** Problem statement **
Pick out and copy every line below that has the word "Unity".

**** Records for processing ****

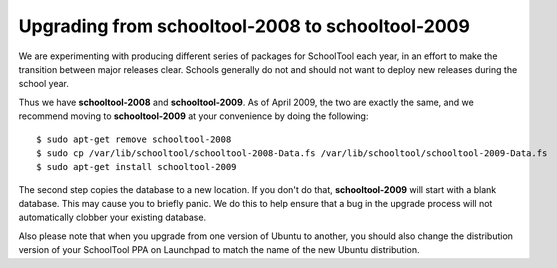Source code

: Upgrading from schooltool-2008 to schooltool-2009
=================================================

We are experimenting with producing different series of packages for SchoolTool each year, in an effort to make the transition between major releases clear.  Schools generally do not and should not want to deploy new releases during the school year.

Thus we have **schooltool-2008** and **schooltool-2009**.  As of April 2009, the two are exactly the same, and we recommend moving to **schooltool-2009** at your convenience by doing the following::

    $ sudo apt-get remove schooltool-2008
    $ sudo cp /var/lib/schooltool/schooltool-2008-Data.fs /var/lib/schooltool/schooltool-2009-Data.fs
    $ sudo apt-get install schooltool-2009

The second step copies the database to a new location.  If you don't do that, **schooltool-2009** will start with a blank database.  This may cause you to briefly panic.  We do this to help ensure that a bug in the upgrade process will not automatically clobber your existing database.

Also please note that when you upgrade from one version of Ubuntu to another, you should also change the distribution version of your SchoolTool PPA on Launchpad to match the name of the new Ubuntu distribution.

****
**** Records for processing ****

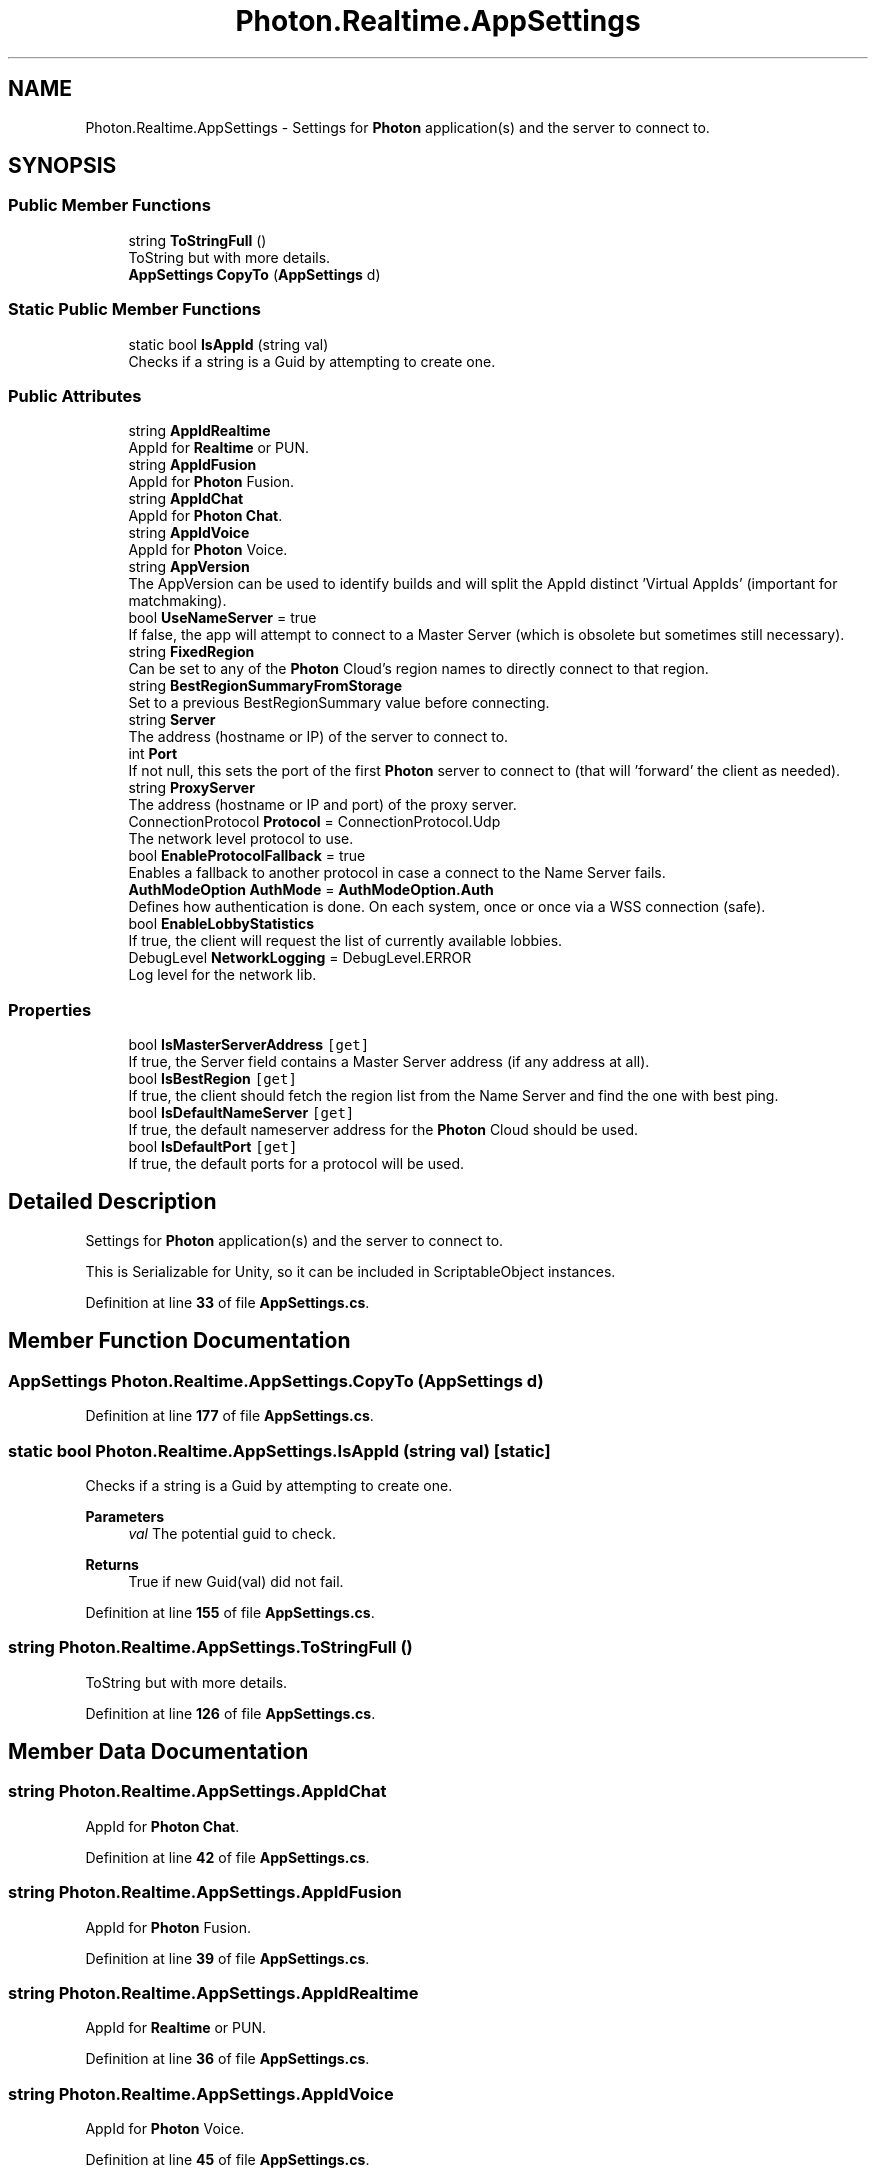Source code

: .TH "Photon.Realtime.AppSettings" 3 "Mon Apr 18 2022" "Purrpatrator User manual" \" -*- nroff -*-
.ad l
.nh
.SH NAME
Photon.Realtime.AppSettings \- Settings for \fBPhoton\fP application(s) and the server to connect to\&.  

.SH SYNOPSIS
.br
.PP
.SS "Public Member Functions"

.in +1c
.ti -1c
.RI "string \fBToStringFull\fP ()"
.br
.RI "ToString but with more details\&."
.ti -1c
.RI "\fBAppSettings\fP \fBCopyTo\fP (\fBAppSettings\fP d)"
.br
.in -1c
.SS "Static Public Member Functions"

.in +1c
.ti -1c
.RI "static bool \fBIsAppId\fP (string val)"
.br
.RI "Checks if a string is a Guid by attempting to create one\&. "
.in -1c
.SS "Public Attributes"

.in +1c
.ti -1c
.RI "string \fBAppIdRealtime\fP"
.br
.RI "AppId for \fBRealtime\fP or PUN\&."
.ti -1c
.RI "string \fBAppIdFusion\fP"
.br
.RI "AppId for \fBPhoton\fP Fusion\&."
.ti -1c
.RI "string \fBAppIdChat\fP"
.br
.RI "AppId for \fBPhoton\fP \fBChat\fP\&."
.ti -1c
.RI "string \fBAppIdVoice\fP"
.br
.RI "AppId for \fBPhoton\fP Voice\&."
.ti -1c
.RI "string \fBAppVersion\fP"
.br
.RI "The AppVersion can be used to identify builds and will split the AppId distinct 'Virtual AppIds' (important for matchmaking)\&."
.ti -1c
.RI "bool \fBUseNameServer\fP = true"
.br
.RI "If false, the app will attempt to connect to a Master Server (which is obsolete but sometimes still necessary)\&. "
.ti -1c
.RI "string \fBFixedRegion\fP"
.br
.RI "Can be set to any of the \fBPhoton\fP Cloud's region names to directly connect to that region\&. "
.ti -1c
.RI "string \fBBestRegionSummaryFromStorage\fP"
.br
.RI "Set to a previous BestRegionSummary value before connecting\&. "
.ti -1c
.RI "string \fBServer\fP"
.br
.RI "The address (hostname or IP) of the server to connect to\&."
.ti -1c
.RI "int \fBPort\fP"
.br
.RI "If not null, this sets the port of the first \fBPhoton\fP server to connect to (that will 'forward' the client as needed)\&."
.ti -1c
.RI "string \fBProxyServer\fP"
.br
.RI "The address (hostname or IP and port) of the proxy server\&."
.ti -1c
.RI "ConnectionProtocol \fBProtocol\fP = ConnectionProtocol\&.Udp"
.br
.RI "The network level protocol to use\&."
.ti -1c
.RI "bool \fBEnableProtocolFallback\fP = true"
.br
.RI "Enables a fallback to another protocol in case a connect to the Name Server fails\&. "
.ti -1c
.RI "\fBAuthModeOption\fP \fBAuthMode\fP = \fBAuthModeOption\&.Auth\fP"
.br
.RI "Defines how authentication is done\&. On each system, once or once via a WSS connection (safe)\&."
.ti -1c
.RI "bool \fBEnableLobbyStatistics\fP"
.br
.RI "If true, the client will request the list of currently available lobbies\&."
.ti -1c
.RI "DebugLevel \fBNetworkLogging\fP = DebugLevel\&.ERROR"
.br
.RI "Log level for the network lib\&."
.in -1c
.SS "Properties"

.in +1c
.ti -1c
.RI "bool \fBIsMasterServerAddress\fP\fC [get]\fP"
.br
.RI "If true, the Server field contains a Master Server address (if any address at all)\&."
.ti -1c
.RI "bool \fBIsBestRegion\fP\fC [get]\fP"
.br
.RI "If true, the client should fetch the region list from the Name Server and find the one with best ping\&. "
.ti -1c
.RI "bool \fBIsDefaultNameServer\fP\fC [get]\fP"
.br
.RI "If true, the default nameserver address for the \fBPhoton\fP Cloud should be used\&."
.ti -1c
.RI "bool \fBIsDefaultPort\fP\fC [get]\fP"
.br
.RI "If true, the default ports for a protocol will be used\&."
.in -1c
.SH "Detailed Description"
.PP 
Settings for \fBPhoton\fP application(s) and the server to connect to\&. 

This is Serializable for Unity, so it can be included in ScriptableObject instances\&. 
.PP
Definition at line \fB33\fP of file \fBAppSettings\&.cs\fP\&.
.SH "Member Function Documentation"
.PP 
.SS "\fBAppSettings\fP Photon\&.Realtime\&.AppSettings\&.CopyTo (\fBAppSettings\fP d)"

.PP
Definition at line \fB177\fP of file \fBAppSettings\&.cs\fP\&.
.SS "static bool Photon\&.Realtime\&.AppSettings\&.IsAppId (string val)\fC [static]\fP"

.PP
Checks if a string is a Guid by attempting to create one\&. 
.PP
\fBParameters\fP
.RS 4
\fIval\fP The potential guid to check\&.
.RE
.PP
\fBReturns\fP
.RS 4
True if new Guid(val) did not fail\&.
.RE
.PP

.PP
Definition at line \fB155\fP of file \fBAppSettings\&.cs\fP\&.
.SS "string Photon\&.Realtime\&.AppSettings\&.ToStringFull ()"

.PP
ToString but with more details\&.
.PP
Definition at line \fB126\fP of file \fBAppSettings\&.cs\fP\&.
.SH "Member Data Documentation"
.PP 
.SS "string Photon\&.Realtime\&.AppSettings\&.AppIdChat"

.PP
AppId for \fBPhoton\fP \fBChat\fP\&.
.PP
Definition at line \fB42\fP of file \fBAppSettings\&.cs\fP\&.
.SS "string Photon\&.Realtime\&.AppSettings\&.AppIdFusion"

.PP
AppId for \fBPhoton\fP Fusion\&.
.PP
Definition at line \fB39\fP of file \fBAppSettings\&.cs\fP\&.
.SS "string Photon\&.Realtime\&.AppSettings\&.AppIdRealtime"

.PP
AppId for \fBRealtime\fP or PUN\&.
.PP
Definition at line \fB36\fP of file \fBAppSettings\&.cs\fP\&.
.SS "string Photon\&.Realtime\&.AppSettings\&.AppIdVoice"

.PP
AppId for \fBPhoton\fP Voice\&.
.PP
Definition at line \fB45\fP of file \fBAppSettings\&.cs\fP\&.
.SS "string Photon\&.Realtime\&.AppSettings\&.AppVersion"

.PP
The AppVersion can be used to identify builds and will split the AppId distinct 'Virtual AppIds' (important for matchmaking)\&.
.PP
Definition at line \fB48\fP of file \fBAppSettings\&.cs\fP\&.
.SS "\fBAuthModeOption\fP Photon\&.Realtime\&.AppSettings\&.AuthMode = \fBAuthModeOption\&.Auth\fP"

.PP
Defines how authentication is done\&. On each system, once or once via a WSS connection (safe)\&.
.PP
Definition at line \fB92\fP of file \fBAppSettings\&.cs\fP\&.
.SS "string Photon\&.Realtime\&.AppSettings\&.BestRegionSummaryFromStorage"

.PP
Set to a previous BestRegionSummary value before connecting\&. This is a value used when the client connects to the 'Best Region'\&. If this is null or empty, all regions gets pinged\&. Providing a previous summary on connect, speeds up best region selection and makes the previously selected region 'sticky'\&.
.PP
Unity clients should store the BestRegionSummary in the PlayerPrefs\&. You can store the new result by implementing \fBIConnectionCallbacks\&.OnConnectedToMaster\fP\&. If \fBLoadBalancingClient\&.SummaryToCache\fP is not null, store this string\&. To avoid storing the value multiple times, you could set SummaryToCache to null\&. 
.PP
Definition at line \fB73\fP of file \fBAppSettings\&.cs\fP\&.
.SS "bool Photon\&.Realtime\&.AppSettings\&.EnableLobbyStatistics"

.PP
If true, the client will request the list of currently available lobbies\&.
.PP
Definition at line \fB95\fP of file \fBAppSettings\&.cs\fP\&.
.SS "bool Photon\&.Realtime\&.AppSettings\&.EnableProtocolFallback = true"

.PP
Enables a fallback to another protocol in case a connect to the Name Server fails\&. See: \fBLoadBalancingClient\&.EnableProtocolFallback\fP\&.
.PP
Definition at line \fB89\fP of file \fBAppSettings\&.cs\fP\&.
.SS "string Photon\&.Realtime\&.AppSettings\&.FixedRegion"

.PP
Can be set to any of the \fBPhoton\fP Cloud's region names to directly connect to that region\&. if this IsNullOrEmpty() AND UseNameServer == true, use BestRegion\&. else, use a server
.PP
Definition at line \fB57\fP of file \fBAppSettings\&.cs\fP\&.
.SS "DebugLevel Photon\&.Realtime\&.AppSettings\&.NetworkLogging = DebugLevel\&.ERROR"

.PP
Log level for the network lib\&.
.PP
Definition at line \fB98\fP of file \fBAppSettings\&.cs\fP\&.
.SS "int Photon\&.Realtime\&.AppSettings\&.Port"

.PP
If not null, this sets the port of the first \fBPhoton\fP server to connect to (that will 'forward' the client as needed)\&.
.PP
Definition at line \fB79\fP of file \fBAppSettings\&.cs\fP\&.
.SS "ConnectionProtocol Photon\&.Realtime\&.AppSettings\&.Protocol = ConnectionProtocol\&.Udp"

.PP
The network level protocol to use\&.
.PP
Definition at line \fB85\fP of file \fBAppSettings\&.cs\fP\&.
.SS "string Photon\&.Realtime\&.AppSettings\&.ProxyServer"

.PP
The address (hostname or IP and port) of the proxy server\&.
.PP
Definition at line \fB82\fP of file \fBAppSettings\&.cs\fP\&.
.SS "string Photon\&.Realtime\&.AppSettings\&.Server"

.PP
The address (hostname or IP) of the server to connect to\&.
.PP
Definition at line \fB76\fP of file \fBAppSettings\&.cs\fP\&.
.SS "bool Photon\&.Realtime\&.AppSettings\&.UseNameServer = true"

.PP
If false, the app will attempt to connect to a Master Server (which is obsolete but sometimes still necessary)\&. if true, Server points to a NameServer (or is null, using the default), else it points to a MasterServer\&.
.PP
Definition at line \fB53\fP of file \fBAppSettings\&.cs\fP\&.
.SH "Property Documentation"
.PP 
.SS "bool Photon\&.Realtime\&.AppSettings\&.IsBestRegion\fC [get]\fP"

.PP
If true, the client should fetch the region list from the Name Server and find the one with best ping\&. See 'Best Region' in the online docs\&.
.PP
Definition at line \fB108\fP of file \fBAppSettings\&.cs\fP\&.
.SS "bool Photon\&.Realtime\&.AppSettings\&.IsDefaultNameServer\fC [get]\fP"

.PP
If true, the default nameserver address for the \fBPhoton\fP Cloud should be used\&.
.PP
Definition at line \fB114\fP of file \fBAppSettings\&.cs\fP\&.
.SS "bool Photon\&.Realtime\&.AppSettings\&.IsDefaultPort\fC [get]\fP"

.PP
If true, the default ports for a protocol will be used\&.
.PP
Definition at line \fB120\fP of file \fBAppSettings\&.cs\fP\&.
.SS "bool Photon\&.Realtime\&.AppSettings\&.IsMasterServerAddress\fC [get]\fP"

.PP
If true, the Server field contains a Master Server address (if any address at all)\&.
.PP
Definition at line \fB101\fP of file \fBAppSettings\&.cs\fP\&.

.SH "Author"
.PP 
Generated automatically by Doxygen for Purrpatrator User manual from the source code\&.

****

** Finished exercise **
This is Serializable for Unity, so it can be included in ScriptableObject instances\&. 
Unity clients should store the BestRegionSummary in the PlayerPrefs\&. You can store the new result by implementing \fBIConnectionCallbacks\&.OnConnectedToMaster\fP\&. If \fBLoadBalancingClient\&.SummaryToCache\fP is not null, store this string\&. To avoid storing the value multiple times, you could set SummaryToCache to null\&. 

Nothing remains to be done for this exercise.